Hajime Ishii (石井 一, Ishii Hajime) was a Japanese politician who served in the Diet (national legislature) for 39 years between 1969 and 2013. A native of Kobe, Hyogo, he attended Konan University as an undergraduate and University of California, Los Angeles as a graduate and received a master's degree in political science from Stanford University. During his time in the Diet he served as the head of the National Land Agency for six months in 1989–1990 and as Minister for Home Affairs for two months in 1994.

==Political career==
Ishii was elected to the House of Representatives as a member of the Liberal Democratic Party in the December 1969 general election as one of four representatives elected by the Hyōgo 1st district, after unsuccessfully contesting the same district in the January 1967 general election. He served five consecutive terms as a representative of the district before losing his seat in the December 1983 general election, finishing sixth in a contest for five seats and being replaced by Kazuhito Nagae of the Democratic Socialist Party.

Ishii was returned to the House of Representatives in the July 1986 general election, gaining the most votes in the Hyogo 1st district and regaining his seat from Nagae. Upon returning to the House he served three consecutive terms as one of five members for the Hyogo 1st district; he retained his seat at the July 1993 general election after leaving the Liberal Democratic Party and joining the Japan Renewal Party earlier that year. 1994 electoral reforms abolished the multi-member districts and replaced them with smaller single-member districts. In the same year the Renewal Party merged with other parties to form the New Frontier Party. Ishii won the first election in the new Hyogo 1st district at the October 1996 general election as a member of the Frontier Party. In 1998 he joined the short-lived Kokumin no Koe ("People's Voice") and Good Governance parties, which merged into the Democratic Party of Japan. Ishii retained the Hyogo 1st district seat at the June 2000 general election as a DPJ candidate. At the November 2003 general election Ishii was defeated by the LDP's Keisuke Sunada, the younger cousin of Shigetami Sunada with whom Ishii served five of his terms as representative of the old Hyogo 1st district. Despite the loss Ishii was able to retain a seat in the House as a member for the Kinki proportional representation block. At the September 2005 general election Ishii lost to the LDP's Masahito Moriyama and was also unsuccessful in gaining a PR seat. Ishii contested the July 2007 election for the House of Councillors, winning one of 48 seats in the national proportional representation block. He served one term before losing his seat in the July 2013 election.

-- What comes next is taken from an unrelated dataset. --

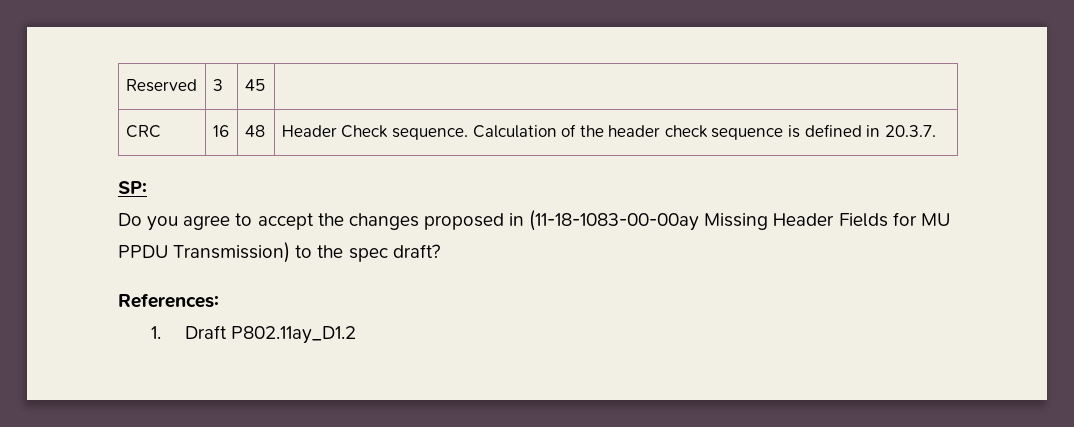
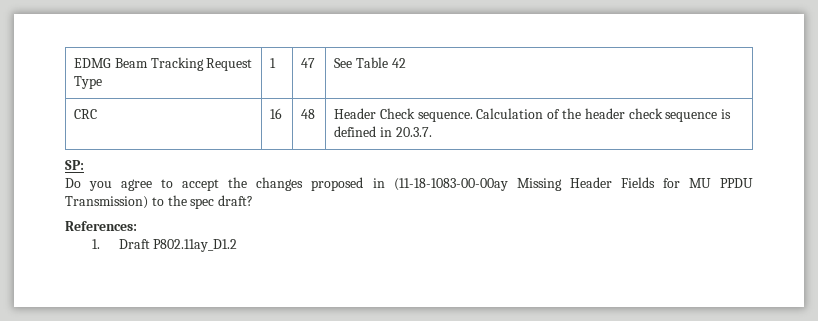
[125,79,197,92] [212,79,223,91] [244,79,265,91] Reserved | 3 | 45 | -> [74,57,253,71] [74,76,103,89] [270,58,277,68] [301,58,316,68] [334,57,406,68] EDMG Beam Tracking Request Type | 1 | 47 | See Table 42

== Opposition to Soka Gakkai and the New Komeito Party ==
According to the Democratic Party of Japan official website, during a 15 October 2008 meeting of the House of Councillors Budget Committee meeting, Ishii accused the opposing New Komeito Party of "operating in the shadows" and that he believed that the Nichiren Buddhist organization Soka Gakkai, who founded the Komeitō party in 1954, was "in charge of the election campaign" and was "using its facilities as part of the campaign machine". Ishii said the situation created a great problem for democracy in Japan and invited three former Komeito party members and Soka Gakkai Honorary President Daisaku Ikeda for an intensive deliberation on issue of politics.